EXERCISE OBJECTIVE: Copy every line of text in the material below word for word, leaving out the pictures.

DATA EXTRACTS:
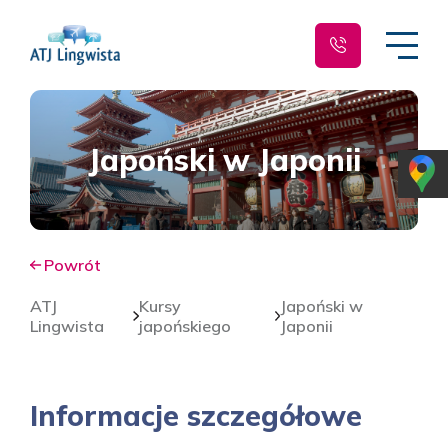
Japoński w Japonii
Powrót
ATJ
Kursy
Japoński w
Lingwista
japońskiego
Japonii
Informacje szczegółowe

REPLY TO THE TASK:
Japoński w Japonii
Powrót
ATJ
Kursy
Japoński w
Lingwista
japońskiego
Japonii
Informacje szczegółowe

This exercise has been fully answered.